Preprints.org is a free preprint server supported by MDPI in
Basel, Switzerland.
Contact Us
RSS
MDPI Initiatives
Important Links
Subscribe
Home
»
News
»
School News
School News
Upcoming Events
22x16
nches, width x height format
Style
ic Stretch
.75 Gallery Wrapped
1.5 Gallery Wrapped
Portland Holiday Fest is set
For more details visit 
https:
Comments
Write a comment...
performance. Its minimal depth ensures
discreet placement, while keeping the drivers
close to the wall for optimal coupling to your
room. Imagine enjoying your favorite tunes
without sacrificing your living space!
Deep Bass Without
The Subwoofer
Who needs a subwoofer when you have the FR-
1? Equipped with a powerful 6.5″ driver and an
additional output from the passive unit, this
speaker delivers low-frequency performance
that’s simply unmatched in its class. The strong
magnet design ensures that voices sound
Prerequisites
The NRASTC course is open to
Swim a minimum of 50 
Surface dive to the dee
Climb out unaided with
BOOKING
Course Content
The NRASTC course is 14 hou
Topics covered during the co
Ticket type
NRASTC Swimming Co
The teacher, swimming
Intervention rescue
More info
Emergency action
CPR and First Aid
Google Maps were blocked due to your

•••

- TASK:
Beginning at the line that contains "Write a comment...", transcribe every line through the end of the material exactly, leaving out all earlier lines.

- EXERCISE RESULT:
Write a comment...
performance. Its minimal depth ensures
discreet placement, while keeping the drivers
close to the wall for optimal coupling to your
room. Imagine enjoying your favorite tunes
without sacrificing your living space!
Deep Bass Without
The Subwoofer
Who needs a subwoofer when you have the FR-
1? Equipped with a powerful 6.5″ driver and an
additional output from the passive unit, this
speaker delivers low-frequency performance
that’s simply unmatched in its class. The strong
magnet design ensures that voices sound
Prerequisites
The NRASTC course is open to
Swim a minimum of 50 
Surface dive to the dee
Climb out unaided with
BOOKING
Course Content
The NRASTC course is 14 hou
Topics covered during the co
Ticket type
NRASTC Swimming Co
The teacher, swimming
Intervention rescue
More info
Emergency action
CPR and First Aid
Google Maps were blocked due to your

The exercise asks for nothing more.